- [Exercise description]: Your task is to output the entries below word for word.

(Records from a data collection)
::::::::::
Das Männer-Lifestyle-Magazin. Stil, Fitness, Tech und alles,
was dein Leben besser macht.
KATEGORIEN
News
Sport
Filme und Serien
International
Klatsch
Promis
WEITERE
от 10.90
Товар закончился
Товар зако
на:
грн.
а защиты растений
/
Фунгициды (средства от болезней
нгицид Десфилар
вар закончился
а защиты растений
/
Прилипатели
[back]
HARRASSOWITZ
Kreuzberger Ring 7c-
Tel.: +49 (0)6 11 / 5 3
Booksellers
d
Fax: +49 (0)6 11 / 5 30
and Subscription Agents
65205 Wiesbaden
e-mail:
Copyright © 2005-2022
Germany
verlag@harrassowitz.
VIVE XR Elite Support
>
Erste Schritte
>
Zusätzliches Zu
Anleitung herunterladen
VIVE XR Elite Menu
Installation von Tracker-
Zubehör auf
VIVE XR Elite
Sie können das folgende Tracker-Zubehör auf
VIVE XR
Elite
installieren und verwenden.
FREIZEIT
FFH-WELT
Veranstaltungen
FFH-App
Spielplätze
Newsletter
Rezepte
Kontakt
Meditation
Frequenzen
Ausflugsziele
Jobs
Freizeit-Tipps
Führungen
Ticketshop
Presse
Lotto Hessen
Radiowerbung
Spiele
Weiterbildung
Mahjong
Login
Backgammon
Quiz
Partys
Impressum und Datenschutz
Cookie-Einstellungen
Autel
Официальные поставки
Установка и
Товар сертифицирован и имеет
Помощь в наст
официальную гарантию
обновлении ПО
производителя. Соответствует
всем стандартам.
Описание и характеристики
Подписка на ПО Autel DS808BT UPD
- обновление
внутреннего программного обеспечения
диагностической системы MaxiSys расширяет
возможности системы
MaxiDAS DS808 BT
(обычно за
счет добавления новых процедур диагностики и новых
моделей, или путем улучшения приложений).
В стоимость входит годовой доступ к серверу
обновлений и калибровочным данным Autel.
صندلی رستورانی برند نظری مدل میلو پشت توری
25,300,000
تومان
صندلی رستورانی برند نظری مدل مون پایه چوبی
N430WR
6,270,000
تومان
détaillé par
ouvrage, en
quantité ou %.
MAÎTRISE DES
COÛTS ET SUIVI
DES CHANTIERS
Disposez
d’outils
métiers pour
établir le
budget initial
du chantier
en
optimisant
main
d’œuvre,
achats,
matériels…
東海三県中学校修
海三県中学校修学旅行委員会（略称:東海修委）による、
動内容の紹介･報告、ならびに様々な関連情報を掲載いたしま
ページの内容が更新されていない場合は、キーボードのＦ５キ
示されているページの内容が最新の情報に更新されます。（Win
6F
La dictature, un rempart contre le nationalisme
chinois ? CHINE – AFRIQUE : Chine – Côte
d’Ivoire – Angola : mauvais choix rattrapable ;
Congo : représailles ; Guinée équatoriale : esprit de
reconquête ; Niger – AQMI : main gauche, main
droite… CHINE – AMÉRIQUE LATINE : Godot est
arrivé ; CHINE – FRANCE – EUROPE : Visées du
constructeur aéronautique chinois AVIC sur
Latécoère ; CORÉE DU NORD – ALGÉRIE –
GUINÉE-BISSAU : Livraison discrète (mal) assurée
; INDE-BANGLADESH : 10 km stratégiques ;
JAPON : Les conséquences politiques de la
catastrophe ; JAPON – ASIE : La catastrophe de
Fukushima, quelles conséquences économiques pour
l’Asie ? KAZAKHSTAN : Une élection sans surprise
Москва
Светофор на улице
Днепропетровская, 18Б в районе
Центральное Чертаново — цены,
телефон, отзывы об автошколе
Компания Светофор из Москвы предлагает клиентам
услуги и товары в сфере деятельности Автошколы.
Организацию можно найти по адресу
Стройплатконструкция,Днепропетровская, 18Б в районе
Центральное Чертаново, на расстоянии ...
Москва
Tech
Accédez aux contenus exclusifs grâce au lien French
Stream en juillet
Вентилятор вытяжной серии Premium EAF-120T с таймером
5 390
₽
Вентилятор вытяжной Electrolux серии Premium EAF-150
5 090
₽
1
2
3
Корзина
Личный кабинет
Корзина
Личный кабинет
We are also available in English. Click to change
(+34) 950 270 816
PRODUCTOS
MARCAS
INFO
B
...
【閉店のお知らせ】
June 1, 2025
::::::::::
- [Task solution]:
Das Männer-Lifestyle-Magazin. Stil, Fitness, Tech und alles,
was dein Leben besser macht.
KATEGORIEN
News
Sport
Filme und Serien
International
Klatsch
Promis
WEITERE
от 10.90
Товар закончился
Товар зако
на:
грн.
а защиты растений
/
Фунгициды (средства от болезней
нгицид Десфилар
вар закончился
а защиты растений
/
Прилипатели
[back]
HARRASSOWITZ
Kreuzberger Ring 7c-
Tel.: +49 (0)6 11 / 5 3
Booksellers
d
Fax: +49 (0)6 11 / 5 30
and Subscription Agents
65205 Wiesbaden
e-mail:
Copyright © 2005-2022
Germany
verlag@harrassowitz.
VIVE XR Elite Support
>
Erste Schritte
>
Zusätzliches Zu
Anleitung herunterladen
VIVE XR Elite Menu
Installation von Tracker-
Zubehör auf
VIVE XR Elite
Sie können das folgende Tracker-Zubehör auf
VIVE XR
Elite
installieren und verwenden.
FREIZEIT
FFH-WELT
Veranstaltungen
FFH-App
Spielplätze
Newsletter
Rezepte
Kontakt
Meditation
Frequenzen
Ausflugsziele
Jobs
Freizeit-Tipps
Führungen
Ticketshop
Presse
Lotto Hessen
Radiowerbung
Spiele
Weiterbildung
Mahjong
Login
Backgammon
Quiz
Partys
Impressum und Datenschutz
Cookie-Einstellungen
Autel
Официальные поставки
Установка и
Товар сертифицирован и имеет
Помощь в наст
официальную гарантию
обновлении ПО
производителя. Соответствует
всем стандартам.
Описание и характеристики
Подписка на ПО Autel DS808BT UPD
- обновление
внутреннего программного обеспечения
диагностической системы MaxiSys расширяет
возможности системы
MaxiDAS DS808 BT
(обычно за
счет добавления новых процедур диагностики и новых
моделей, или путем улучшения приложений).
В стоимость входит годовой доступ к серверу
обновлений и калибровочным данным Autel.
صندلی رستورانی برند نظری مدل میلو پشت توری
25,300,000
تومان
صندلی رستورانی برند نظری مدل مون پایه چوبی
N430WR
6,270,000
تومان
détaillé par
ouvrage, en
quantité ou %.
MAÎTRISE DES
COÛTS ET SUIVI
DES CHANTIERS
Disposez
d’outils
métiers pour
établir le
budget initial
du chantier
en
optimisant
main
d’œuvre,
achats,
matériels…
東海三県中学校修
海三県中学校修学旅行委員会（略称:東海修委）による、
動内容の紹介･報告、ならびに様々な関連情報を掲載いたしま
ページの内容が更新されていない場合は、キーボードのＦ５キ
示されているページの内容が最新の情報に更新されます。（Win
6F
La dictature, un rempart contre le nationalisme
chinois ? CHINE – AFRIQUE : Chine – Côte
d’Ivoire – Angola : mauvais choix rattrapable ;
Congo : représailles ; Guinée équatoriale : esprit de
reconquête ; Niger – AQMI : main gauche, main
droite… CHINE – AMÉRIQUE LATINE : Godot est
arrivé ; CHINE – FRANCE – EUROPE : Visées du
constructeur aéronautique chinois AVIC sur
Latécoère ; CORÉE DU NORD – ALGÉRIE –
GUINÉE-BISSAU : Livraison discrète (mal) assurée
; INDE-BANGLADESH : 10 km stratégiques ;
JAPON : Les conséquences politiques de la
catastrophe ; JAPON – ASIE : La catastrophe de
Fukushima, quelles conséquences économiques pour
l’Asie ? KAZAKHSTAN : Une élection sans surprise
Москва
Светофор на улице
Днепропетровская, 18Б в районе
Центральное Чертаново — цены,
телефон, отзывы об автошколе
Компания Светофор из Москвы предлагает клиентам
услуги и товары в сфере деятельности Автошколы.
Организацию можно найти по адресу
Стройплатконструкция,Днепропетровская, 18Б в районе
Центральное Чертаново, на расстоянии ...
Москва
Tech
Accédez aux contenus exclusifs grâce au lien French
Stream en juillet
Вентилятор вытяжной серии Premium EAF-120T с таймером
5 390
₽
Вентилятор вытяжной Electrolux серии Premium EAF-150
5 090
₽
1
2
3
Корзина
Личный кабинет
Корзина
Личный кабинет
We are also available in English. Click to change
(+34) 950 270 816
PRODUCTOS
MARCAS
INFO
B
...
【閉店のお知らせ】
June 1, 2025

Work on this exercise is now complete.